Oui, tout porte à croire que la simplification administrative, ça va fouetter sévère, mais il ne faut pas perdre de vue l’essentiel : si, en France, nous avons un système de collecte d’impôt délirant de complexité, si nous sommes parmi les pays les plus taxés (si ce n’est pas le plus taxé) du monde, c’est parce qu’on peut s’enorgueillir d’y avoir des services publics que le monde … Heu.

Et puis c’est aussi, il faut bien le dire, parce que toutes ces complications simplifications camouflent l’iniquité de la ponction : elles permettent à ceux qui connaissent et pratiquent le système d’échapper aux taxations les plus dures, et laissent ceux qui ne comprennent rien sur le bord de la route, les poches vides et les yeux pleins de larmes, hébétés. C’est aussi ça, la magie du socialisme.
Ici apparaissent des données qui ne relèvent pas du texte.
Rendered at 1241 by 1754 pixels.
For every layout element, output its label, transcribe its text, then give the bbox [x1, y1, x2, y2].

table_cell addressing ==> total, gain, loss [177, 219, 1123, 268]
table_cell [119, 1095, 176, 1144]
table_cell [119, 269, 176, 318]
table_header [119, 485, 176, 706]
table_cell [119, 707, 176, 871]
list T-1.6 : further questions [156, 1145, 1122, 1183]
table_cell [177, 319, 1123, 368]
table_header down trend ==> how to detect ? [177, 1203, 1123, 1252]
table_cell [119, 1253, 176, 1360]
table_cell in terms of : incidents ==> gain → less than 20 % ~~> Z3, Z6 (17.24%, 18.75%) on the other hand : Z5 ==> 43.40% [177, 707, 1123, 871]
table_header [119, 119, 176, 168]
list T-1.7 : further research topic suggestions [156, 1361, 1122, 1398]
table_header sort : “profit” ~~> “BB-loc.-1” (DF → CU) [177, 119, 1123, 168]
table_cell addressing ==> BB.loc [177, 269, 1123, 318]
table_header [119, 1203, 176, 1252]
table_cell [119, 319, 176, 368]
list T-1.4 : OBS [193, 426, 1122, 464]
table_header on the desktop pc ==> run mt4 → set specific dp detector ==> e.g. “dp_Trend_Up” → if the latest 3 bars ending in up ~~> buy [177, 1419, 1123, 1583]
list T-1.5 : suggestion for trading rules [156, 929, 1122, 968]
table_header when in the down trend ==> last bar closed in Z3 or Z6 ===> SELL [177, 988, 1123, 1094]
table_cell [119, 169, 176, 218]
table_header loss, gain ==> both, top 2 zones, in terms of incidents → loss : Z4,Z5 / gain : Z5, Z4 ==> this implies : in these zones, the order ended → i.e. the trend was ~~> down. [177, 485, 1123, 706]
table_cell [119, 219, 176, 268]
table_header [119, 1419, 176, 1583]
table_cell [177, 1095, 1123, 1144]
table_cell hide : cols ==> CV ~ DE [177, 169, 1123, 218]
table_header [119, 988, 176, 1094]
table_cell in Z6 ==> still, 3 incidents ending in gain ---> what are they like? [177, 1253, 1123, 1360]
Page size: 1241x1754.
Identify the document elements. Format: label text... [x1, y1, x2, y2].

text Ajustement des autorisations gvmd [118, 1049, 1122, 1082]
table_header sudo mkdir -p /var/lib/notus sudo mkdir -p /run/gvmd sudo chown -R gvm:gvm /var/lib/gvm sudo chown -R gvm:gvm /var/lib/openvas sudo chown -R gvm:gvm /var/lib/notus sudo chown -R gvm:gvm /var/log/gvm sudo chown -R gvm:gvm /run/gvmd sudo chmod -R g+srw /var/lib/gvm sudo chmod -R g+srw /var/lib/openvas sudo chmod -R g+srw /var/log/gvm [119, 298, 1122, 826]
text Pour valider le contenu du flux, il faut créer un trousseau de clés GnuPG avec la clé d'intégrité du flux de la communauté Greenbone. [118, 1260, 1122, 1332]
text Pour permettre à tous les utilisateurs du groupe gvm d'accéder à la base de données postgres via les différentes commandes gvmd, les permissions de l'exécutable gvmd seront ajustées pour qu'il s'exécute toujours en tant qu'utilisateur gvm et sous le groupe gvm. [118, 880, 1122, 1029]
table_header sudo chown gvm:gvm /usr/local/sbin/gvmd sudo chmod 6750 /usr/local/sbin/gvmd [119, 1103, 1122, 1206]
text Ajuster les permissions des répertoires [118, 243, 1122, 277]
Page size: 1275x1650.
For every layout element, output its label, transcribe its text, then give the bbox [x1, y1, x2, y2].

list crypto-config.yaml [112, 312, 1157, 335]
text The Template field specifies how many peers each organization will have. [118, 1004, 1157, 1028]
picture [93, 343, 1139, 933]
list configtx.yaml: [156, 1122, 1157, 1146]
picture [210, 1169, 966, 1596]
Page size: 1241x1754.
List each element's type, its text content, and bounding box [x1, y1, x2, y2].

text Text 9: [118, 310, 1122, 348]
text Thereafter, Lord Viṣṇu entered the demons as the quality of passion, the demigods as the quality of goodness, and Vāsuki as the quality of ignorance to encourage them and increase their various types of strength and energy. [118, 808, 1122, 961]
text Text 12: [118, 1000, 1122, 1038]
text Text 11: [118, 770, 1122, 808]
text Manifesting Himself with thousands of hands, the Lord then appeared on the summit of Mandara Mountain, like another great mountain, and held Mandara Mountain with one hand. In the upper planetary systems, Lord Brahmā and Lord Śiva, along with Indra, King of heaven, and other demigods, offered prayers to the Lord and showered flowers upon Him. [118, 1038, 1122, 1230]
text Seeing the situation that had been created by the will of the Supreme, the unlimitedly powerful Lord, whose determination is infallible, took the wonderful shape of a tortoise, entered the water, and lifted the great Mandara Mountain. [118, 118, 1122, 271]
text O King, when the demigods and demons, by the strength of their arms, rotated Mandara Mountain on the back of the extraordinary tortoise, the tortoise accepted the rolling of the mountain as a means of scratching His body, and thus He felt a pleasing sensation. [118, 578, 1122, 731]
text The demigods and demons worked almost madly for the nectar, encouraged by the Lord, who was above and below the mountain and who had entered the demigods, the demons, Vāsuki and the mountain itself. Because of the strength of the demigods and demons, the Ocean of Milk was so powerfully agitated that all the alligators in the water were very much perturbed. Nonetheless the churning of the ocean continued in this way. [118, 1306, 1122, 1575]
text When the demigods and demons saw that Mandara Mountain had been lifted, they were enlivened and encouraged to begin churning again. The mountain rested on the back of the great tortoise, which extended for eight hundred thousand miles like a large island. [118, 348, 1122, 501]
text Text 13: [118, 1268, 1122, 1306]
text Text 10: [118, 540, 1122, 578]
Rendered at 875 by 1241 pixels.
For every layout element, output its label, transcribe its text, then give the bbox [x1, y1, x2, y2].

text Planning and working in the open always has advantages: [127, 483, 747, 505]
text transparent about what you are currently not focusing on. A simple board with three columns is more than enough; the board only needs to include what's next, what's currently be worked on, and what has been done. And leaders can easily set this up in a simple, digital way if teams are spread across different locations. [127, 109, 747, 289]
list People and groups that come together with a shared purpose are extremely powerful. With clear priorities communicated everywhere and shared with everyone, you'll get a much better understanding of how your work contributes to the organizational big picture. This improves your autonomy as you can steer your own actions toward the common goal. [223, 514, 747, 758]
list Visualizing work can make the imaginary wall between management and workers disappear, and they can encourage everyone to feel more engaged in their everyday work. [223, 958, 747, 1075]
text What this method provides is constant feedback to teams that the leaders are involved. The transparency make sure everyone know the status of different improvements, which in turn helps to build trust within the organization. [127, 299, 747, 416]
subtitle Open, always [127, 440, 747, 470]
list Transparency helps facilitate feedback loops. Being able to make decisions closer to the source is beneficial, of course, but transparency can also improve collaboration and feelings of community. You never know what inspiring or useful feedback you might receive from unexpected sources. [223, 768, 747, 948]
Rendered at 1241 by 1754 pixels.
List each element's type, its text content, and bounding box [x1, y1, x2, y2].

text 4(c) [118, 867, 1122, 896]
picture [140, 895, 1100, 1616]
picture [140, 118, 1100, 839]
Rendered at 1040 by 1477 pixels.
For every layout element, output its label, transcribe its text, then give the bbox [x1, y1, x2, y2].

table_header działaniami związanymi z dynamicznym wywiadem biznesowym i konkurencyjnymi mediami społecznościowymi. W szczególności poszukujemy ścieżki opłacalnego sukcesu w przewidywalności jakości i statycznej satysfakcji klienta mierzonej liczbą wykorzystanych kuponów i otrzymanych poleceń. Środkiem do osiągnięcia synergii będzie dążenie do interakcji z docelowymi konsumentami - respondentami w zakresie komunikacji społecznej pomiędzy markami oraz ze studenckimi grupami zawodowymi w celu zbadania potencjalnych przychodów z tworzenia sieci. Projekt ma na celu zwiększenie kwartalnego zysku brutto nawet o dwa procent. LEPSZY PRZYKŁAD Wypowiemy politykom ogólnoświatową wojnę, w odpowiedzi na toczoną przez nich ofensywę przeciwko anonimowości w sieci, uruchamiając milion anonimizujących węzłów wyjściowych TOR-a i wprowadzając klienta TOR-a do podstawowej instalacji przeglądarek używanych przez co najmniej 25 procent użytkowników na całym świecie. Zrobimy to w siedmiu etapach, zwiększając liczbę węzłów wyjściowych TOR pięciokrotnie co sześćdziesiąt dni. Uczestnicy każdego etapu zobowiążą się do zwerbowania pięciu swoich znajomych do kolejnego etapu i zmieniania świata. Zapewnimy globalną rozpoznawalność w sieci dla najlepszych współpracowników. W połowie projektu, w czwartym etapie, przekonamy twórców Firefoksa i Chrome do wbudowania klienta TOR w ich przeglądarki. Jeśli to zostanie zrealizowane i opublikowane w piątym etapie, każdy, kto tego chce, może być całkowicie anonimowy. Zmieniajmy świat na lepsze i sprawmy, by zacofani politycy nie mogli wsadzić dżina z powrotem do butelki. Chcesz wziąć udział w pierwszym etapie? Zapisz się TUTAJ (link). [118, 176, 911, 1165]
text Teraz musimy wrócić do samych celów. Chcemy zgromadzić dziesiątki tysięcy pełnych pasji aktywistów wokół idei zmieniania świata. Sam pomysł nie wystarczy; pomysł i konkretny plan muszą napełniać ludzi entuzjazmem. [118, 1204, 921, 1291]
Un autre aspect qu’on peut retirer de ces nouvelles incursions dans le domaine du Cerfa blagueur, c’est l’aspect auto-catalytique de la réaction fiscale explosive qu’entretiennent nos politiciens dans un manque absolu de clairvoyance : plus la situation se dégrade, plus ces derniers estiment de leur devoir de s’agiter, quitte à faire n’importe quoi qui se traduit systématiquement par une augmentation des coûts pour tout le monde. Ceci, en l’espèce, fait fuir les investisseurs, décourage les salariés les plus qualifiés qui finissent eux aussi par partir, et enfin les retraités qui trouvent rapidement, en plus du soleil d’autres pays, une occasion de limiter leurs pertes financières par la ponction. À son tour, ces fuites et ces départs, se traduisent à la fois par une moindre rentrée fiscale, et un affaissement des conditions économiques, déjà pas très brillantes. Devant le constat, les politiciens, remontés comme des coucous, en remettent une couche. À partir d’ici, vous pouvez boucler quelques lignes plus haut. Répétez le processus pendant plusieurs années, et (enfin, alleluyah, youpi) le désastre complet est à votre portée.

Non, décidément, j’attends avec gourmandise cette simplification fiscale par la mise en œuvre progressive de la retenue à la source, nouveau dada rutilant d’un gouvernement complètement perdu dans ses petites manœuvres politocardes.

Forcément, ça va ultra bien se passer.